(RECORDS TO USE begins)
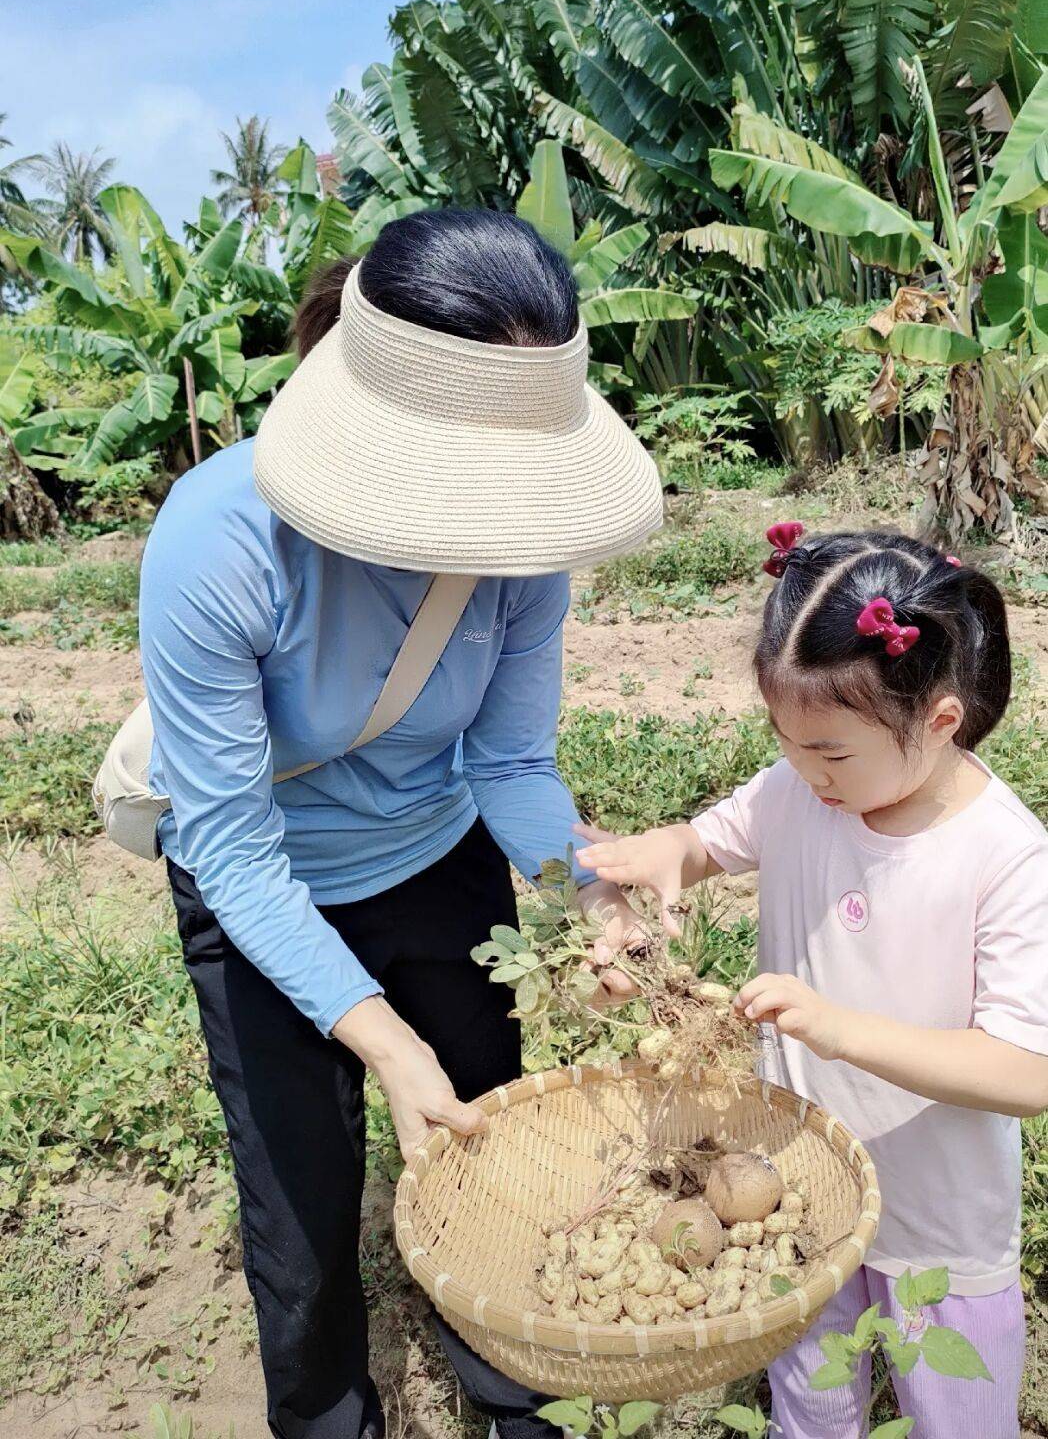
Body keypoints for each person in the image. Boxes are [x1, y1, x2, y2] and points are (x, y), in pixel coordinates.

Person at [138, 208, 662, 1439]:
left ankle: (511, 1388)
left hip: (437, 858)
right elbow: (232, 845)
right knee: (302, 1205)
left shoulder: (526, 546)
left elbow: (511, 756)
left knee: (494, 1153)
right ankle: (327, 1416)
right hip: (266, 883)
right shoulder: (218, 544)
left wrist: (585, 882)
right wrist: (382, 1040)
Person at [576, 522, 1048, 1439]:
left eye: (830, 753)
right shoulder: (801, 790)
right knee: (811, 1404)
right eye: (785, 744)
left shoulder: (1006, 857)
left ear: (940, 721)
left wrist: (835, 1028)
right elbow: (697, 842)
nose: (803, 773)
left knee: (956, 1416)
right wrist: (655, 866)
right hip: (795, 1196)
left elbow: (1027, 1071)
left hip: (939, 1223)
(RECORDS TO USE ends)
PROBLEM DETAILS. Please repeat every record above exactly, leaving the pictures out.

TASK SOLUTION.
Body keypoints for each person in the image. Boxes are [x1, y1, x2, y2] and points are (x, y), in pixel coordinates.

Person at [138, 208, 662, 1439]:
left ankle: (511, 1388)
left hip: (437, 858)
right elbow: (232, 845)
right knee: (302, 1205)
left shoulder: (526, 546)
left elbow: (511, 756)
left knee: (494, 1153)
right ankle: (327, 1416)
right hip: (266, 883)
right shoulder: (218, 544)
left wrist: (585, 882)
right wrist: (382, 1040)
Person at [576, 522, 1048, 1439]:
left eye: (830, 753)
right shoulder: (801, 790)
right knee: (811, 1404)
right eye: (785, 744)
left shoulder: (1006, 857)
left ear: (940, 721)
left wrist: (835, 1028)
right elbow: (697, 842)
nose: (803, 773)
left knee: (956, 1416)
right wrist: (655, 866)
right hip: (795, 1196)
left elbow: (1027, 1071)
left hip: (939, 1223)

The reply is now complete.